In the second part of the non-qualified deferred compensation plans Q&A, we go over some critical differences between 401(k) and NQDC plans. You can read the first part of the blog.
Is my money safe with an NQDC plan?
The Employee Retirement Income Security Act (ERISA) is a federal law that sets minimum standards for most voluntarily established retirement and health plans in private industry to protect individuals who have these plans. Certain protections offered to 401(k) plans that ERISA covers are not available for non-qualified deferred compensation plans (NQDCs).
For example, one essential protection ERISA provides is the requirement that 401(k) plan assets be held in trust. This means that the assets in a 401(k) plan are legally separated from your employer’s assets and are not subject to the claims of the employer’s creditors. In contrast, the assets in an NQDC plan are not required to be held in trust and may be considered part of your employer’s assets in the event of bankruptcy or other financial difficulties.
If your company is secure and you do not intend to keep your savings in the plan for decades, this may not be an important consideration, but it is prudent to keep this fact in mind.
When do I get my money if I participate in an NQDC plan?
One of the most significant differences between traditional 401(k)s and non-qualified plans is when and how you will get your money back. While the specific terms of an NQDC plan will determine when an employee will receive their deferred compensation, often, NQDC plans will distribute deferred compensation when the employee leaves the company. This starkly contrasts with 401(k) plans, which typically are not distributed until retirement.
While 401(k) plans may offer to leave your money with the company or rollover your savings to a traditional IRA, this option is often unavailable with non-qualified plans.
Like 401(k)s, with NQDC plans, you typically cannot get your money while you are still with your company. Some plans allow hardship withdrawals, but, in general, your money is locked until the plan distribution date, which is often the separation date. And the amount you will pay in taxes on the deferred compensation is based on your tax bracket at the plan distribution date.
This makes planning ahead of paramount importance. For example, if you switch from one job to another and your former employer distributes all your deferred compensation at once, your total income may move you up to a much higher marginal tax bracket. In this case, you may pay quite a lot in taxes. On the other hand, taking annual installment payments over several years might reduce the overall tax bill.
What are the typical distribution options for an NQDC plan?
Typically, non-qualified deferred compensation (NQDC) plans offer participants various distribution options, including lump-sum payments, installments over a fixed period, or a combination of the two. Some plans may also offer the option to receive the funds as an annuity, which provides a regular income stream over a specified period.
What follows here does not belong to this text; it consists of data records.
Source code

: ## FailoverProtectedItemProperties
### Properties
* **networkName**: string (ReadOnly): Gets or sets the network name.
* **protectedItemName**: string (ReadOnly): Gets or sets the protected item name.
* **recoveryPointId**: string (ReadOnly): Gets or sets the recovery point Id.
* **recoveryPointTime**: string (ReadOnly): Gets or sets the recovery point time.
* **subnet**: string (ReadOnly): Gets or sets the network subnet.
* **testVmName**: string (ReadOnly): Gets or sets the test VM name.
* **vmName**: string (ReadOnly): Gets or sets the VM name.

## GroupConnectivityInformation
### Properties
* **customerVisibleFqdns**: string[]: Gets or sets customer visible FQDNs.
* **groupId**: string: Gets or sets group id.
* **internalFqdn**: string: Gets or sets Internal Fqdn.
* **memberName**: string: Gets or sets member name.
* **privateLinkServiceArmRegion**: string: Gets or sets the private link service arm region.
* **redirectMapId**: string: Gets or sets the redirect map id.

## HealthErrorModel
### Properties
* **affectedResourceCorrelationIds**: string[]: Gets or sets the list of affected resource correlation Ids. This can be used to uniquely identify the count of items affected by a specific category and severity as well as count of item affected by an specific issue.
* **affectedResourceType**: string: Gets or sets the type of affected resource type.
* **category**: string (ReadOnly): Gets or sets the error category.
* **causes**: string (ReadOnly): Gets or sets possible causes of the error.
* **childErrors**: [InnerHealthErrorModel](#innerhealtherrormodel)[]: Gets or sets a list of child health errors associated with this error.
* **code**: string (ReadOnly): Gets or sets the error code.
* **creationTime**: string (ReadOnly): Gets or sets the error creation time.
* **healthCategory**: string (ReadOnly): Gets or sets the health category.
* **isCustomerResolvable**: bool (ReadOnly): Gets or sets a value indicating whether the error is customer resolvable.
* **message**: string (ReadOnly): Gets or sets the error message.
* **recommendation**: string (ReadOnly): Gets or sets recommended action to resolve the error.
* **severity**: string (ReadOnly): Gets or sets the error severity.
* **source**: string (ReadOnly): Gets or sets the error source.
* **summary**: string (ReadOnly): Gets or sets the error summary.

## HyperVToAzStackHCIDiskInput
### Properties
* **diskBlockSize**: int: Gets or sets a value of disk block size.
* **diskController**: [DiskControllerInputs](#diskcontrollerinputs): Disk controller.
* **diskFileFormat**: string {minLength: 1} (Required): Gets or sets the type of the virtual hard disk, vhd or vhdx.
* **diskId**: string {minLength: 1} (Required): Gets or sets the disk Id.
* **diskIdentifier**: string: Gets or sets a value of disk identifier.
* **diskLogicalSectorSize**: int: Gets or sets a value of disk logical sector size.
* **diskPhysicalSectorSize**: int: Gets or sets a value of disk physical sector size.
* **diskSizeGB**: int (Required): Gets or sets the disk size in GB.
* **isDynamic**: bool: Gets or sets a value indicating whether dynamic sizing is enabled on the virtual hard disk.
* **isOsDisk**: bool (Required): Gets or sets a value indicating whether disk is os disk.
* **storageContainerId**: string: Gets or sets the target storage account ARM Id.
This variety of options is significant, given that you have to decide how the funds will be distributed before your contributions begin.
When should I choose my distribution options?
A typical NQDC plan will require you to choose a distribution option before you contribute the money, not when you are about to take the cash. This, again, is a significant departure from the typical 401(k) operation. You will need to consider your financial situation several years from now when deciding on your distribution option. Such decisions require you to consider tax rules, investment performances, future financial and personal plans and circumstances.
Are there any state tax considerations related to NQDC?
Yes. If you live in a high-tax state such as California, New York, or New Jersey, participate in an NQDC plan, and want to move to a lower or no-income tax state in the future, it is important to remember that these states have something called source tax.
In New York, for example, source tax refers to the tax imposed on certain types of income considered to be sourced from the state of New York. This means that the income is deemed to have been earned or derived from New York and is subject to state income tax even if the individual who earned the income does not reside in New York.
However, if you take your deferred compensation payments in annual installments over ten years or more, those payments may be taxed in the state where you reside rather than in the state where you earned the compensation.
Summary of other considerations
There are many other facts to consider before you decide to participate in an NQDC plan. These include in-plan options, such as hardship withdrawals and available investment choices. They may also include future plans, such as when and how you plan to leave the company, whether you are in a high-tax state and will move to a lower-tax state, your current cash needs, etc.
While these are typical decisions that people face when deciding whether or not to defer compensation, with NQDC plans, many of these choices have to be made in advance. This critical distinguishing feature, mandated by the IRS, makes advanced planning especially important. Consulting a financial professional may help you sort out all the variables.